Oh, and an opening cut that sets an original monologue by Greta Thunberg over twinkly ambient music inspired by Healy's hero, Brian Eno.
"To be a type of band that plays a type of music -- I just see it as cosplay," said the singer, dressed in a long-sleeved Obituary T-shirt, as he leaned down to pick up the 10-week-old puppy he's been training while in quarantine. (The dog's name, Mayhem, nods to a Norwegian black-metal band even more extreme than Obituary.)
As the mastermind of one of the key acts of the streaming age, in which the idea of genre means less than it ever has, Healy says he's just trying to catch the anything-goes spirit of the day.
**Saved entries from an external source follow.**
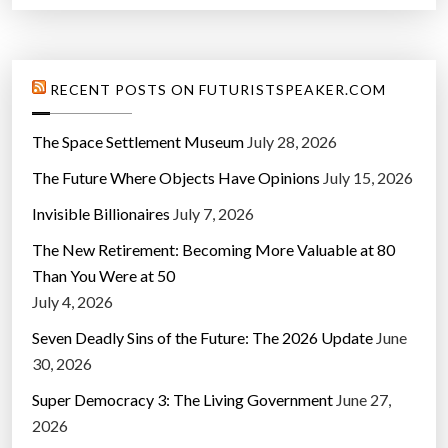
RECENT POSTS ON FUTURISTSPEAKER.COM
The Space Settlement Museum
July 28, 2026
The Future Where Objects Have Opinions
July 15, 2026
Invisible Billionaires
July 7, 2026
The New Retirement: Becoming More Valuable at 80
Than You Were at 50
July 4, 2026
Seven Deadly Sins of the Future: The 2026 Update
June
30, 2026
Super Democracy 3: The Living Government
June 27,
2026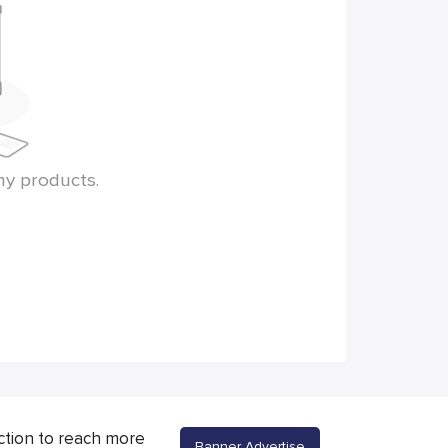
ny products.
ction to reach more
Banner Advertise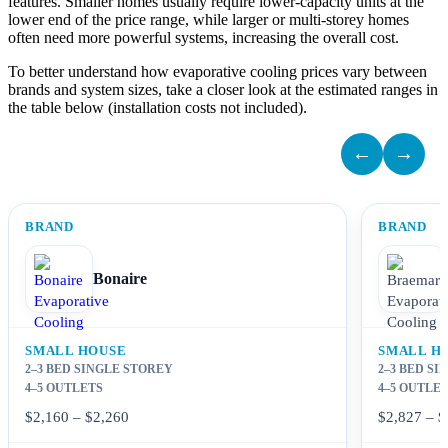
features. Smaller homes usually require lower-capacity units at the
lower end of the price range, while larger or multi-storey homes
often need more powerful systems, increasing the overall cost.
To better understand how evaporative cooling prices vary between
brands and system sizes, take a closer look at the estimated ranges in
the table below (installation costs not included).
←
→
BRAND
BRAND
Bonaire
SMALL HOUSE
SMALL H
2–3 BED SINGLE STOREY
2–3 BED S
4–5 OUTLETS
4–5 OUTLE
$2,160 – $2,260
$2,827 – $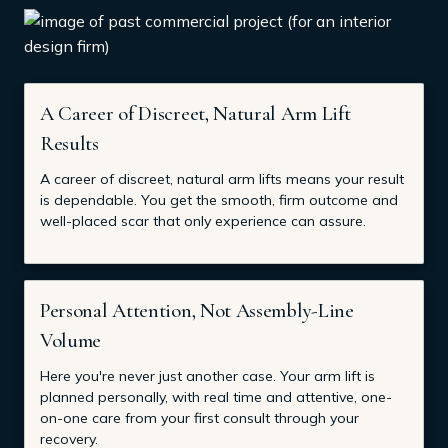
A Career of Discreet, Natural Arm Lift
Results
A career of discreet, natural arm lifts means your result
is dependable. You get the smooth, firm outcome and
well-placed scar that only experience can assure.
Personal Attention, Not Assembly-Line
Volume
Here you're never just another case. Your arm lift is
planned personally, with real time and attentive, one-
on-one care from your first consult through your
recovery.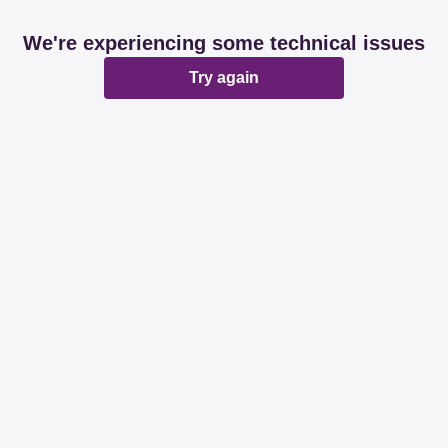
We're experiencing some technical issues
Try again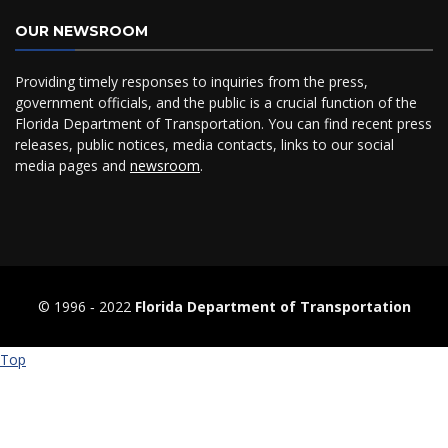
OUR NEWSROOM
Providing timely responses to inquiries from the press,
government officials, and the public is a crucial function of the
Florida Department of Transportation. You can find recent press
releases, public notices, media contacts, links to our social
media pages and
newsroom
.
© 1996 ‐ 2022
Florida Department of Transportation
Top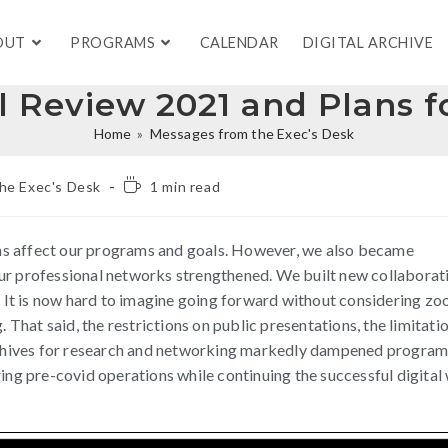
OUT
PROGRAMS
CALENDAR
DIGITAL ARCHIVE
 Review 2021 and Plans f
Home
»
Messages from the Exec's Desk
he Exec's Desk
1 min read
ns affect our programs and goals. However, we also became
ur professional networks strengthened. We built new collaborat
It is now hard to imagine going forward without considering zo
. That said, the restrictions on public presentations, the limitati
 archives for research and networking markedly dampened progra
ring pre-covid operations while continuing the successful digital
Lyrically, too, he fills his songs -- about sex and religion and celebrity and the internet -- with the preoccupations of now, though he insisted, "I don't like time-stamping my work too much. If you're putting it too much in the zeitgeist, then you can't get away from it.
"Like when Katy Perry said 'epic fail'," he added with a theatrical squirm, in her hit "Last Friday Night." "I'm like, 'Wow, I hate that so much.'
"Love Katy Perry, though."
For "Notes on a Conditional Form" -- which Healy co-produced with the 1975's drummer, George Daniel -- the singer said he tried to remove his ego from the music and just ask questions that amount to: "Is the current set of circumstances, in terms of society and the way it's impacting the individual, sustainable? Can the center hold?"
"The economy's a goner/ Republic's a banana/ Ignore it if you wanna," he sneers in "People," which also rhymes "Barack Obama" with "living in a sauna with legal marijuana."
But it's not quite the case that Healy's new songs don't reflect his particulars. On the band's breakout album, 2016's "I Like It When You Sleep, for You Are So Beautiful Yet So Unaware of It," Healy was doing a kind of postmodern riff on the self-centered rock star -- best exemplified in "Love Me," which he went on to perform on "Saturday Night Live" in a willfully grotesque display that triggered countless variations on "Who does this guy think he is?" from online commenters.
Yet the 1975's members -- the others are guitarist Adam Hann and bassist Ross MacDonald -- quickly became actual rock stars with devoted fans and a clear influence on pop music. Jamie Oborne, who manages the band and runs its label, Dirty Hit, said he can detect the 1975's impact in the new artists he meets.
"Though I've been very cautious not to sign another 1975, only because I don't think my mental health could take it," he said with a laugh.